War der Meinung, dass die Netzwerkkarte noch nicht richtig konfiguriert ist. Probiere es jetzt mal mit einer festen IP.

Komisch ist nur, dass ich unter Knoppix sofort eine IP vom Router bekomme.


----------



## tuxx (16. September 2005)

Was ist das für eine merkwürdige MAC auf eth1?


----------



## Patrick Kamin (16. September 2005)

Scheint irgendwie vom Code Tag zerrissen worden sein. eth1 MAC 00:0E:35:2335

eth1 müsste meine WLAN Karte sein, die ist allerdings noch nicht konfiguriert, also noch kein Treiber geladen.

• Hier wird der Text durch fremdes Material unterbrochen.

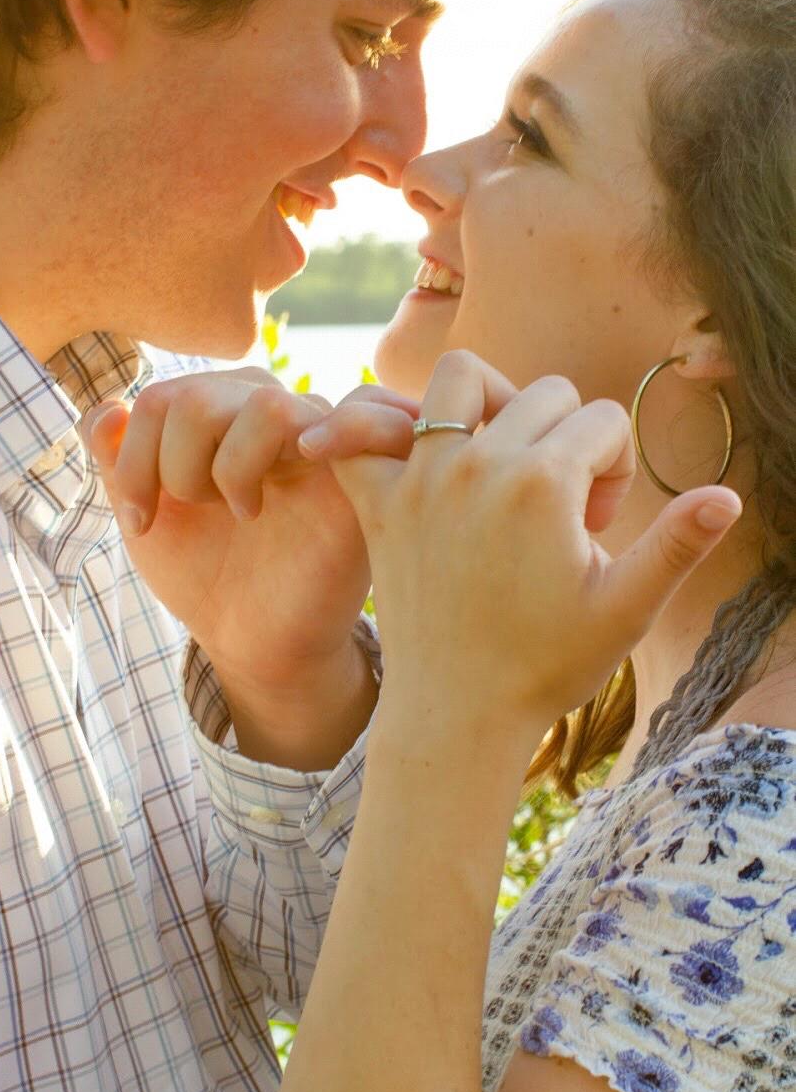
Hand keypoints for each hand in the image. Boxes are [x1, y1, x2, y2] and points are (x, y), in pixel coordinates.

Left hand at [82, 366, 416, 693]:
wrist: (255, 646)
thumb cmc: (210, 577)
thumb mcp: (147, 518)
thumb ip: (117, 460)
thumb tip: (104, 411)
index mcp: (225, 412)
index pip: (163, 395)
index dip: (133, 459)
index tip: (138, 519)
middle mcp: (276, 415)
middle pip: (201, 396)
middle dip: (174, 467)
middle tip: (198, 514)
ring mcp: (324, 442)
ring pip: (266, 404)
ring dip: (230, 467)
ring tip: (241, 512)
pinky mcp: (368, 480)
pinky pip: (377, 416)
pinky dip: (345, 425)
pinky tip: (307, 457)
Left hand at [307, 350, 741, 759]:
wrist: (457, 714)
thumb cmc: (545, 666)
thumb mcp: (624, 609)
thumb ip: (677, 545)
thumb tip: (727, 497)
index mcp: (543, 483)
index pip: (604, 419)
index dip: (615, 467)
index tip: (595, 524)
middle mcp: (478, 464)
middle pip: (545, 393)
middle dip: (568, 436)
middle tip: (558, 507)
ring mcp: (422, 478)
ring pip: (459, 377)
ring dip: (489, 400)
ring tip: (502, 455)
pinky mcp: (380, 502)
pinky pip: (363, 431)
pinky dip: (381, 428)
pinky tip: (418, 460)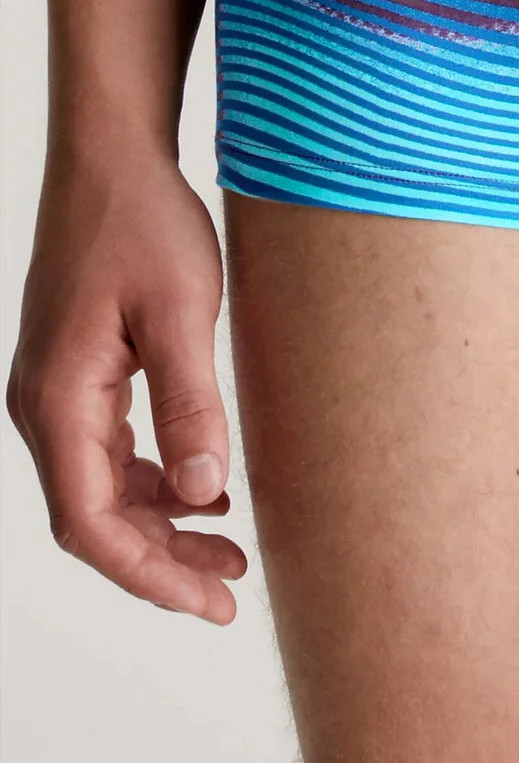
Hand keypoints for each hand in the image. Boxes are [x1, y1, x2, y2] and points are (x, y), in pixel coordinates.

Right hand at [7, 146, 246, 620]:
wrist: (112, 159)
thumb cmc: (144, 222)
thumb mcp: (182, 311)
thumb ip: (191, 403)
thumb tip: (206, 492)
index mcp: (59, 400)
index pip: (92, 523)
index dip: (150, 574)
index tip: (211, 602)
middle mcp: (44, 407)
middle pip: (94, 519)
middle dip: (160, 564)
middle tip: (231, 593)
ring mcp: (57, 392)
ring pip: (103, 490)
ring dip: (161, 527)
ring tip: (229, 553)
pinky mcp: (78, 375)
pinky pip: (109, 454)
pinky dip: (155, 483)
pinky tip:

Die beiden Devices benutzen allerdings den gleichen Interrupt, kann es da zu Problemen kommen?


----------



## tuxx (17. September 2005)

Wäre denkbar.
Schonmal WLAN Spasseshalber deaktiviert? Am besten gleich im BIOS.
Dann hast du Gewissheit.
Viel mehr Ursachen kommen ja bald nicht mehr in Frage.


----------



## Patrick Kamin (19. September 2005)

Hi tuxx,

mein BIOS lässt es komischer Weise nicht zu, die OnBoard WLAN Karte zu deaktivieren. Werde jetzt mal versuchen, jene zum laufen zu bekommen, vielleicht schlage ich 2 Fliegen mit einer Klappe.

Für weitere Ideen bin ich jederzeit offen.

Grüße


----------



## monger (19. September 2005)

Das könnte ein ipv6-Problem sein.
 Zwar wird die IP in ipv4 konvertiert, allerdings kann hier ein Fehler auftreten (derzeitige Router unterstützen noch kein ipv6).
 Eine weiter Fehlerquelle könnte sein, dass du die Adresse deines Routers nicht als Standardgateway eingetragen hast.


----------